[[ SOURCE DATA, beginning ]]
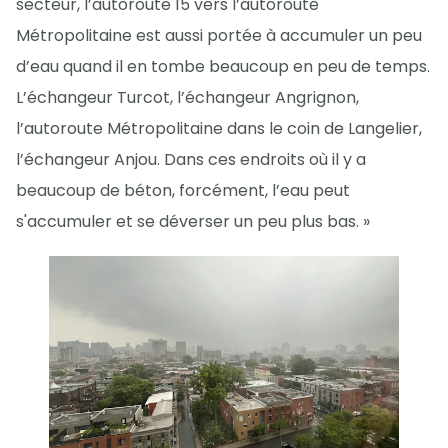
secteur, l’autoroute 15 vers l’autoroute
Métropolitaine est aussi portée à accumuler un peu
d’eau quand il en tombe beaucoup en peu de temps.
L’échangeur Turcot, l’échangeur Angrignon,
l’autoroute Métropolitaine dans le coin de Langelier,
l’échangeur Anjou. Dans ces endroits où il y a
beaucoup de béton, forcément, l’eau peut
s'accumuler et se déverser un peu plus bas. »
[[ SOURCE DATA, end ]]
§ WORK TO BE COMPLETED
Each line of the material that holds the string "autoroute" counts once; give the total alone.

§ WRITTEN SOLUTION
2